Segment Start: Source records

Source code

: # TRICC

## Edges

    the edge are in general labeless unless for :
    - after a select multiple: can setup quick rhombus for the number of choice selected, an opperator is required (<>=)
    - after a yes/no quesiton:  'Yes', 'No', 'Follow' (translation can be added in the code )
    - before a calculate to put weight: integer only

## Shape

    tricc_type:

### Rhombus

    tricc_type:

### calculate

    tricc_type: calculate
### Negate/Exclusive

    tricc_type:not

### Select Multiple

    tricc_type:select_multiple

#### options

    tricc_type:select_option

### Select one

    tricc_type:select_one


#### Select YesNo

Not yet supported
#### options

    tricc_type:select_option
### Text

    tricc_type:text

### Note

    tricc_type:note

Segment End: Source records

* **What the task asks**: Can you output the lines from the one containing "the edge are" through the one containing "#### Select YesNo" as a numbered list, leaving out blank lines?

* **Solution to this problem**:
1.     the edge are in general labeless unless for :
2.     - after a select multiple: can setup quick rhombus for the number of choice selected, an opperator is required (<>=)
3.     - after a yes/no quesiton:  'Yes', 'No', 'Follow' (translation can be added in the code )
4.     - before a calculate to put weight: integer only
5. ## Shape
6.     tricc_type:
7. ### Rhombus
8.     tricc_type:
9. ### calculate
10.     tricc_type: calculate
11. ### Negate/Exclusive
12.     tricc_type:not
13. ### Select Multiple
14.     tricc_type:select_multiple
15. #### options
16.     tricc_type:select_option
17. ### Select one
18.     tricc_type:select_one
19. #### Select YesNo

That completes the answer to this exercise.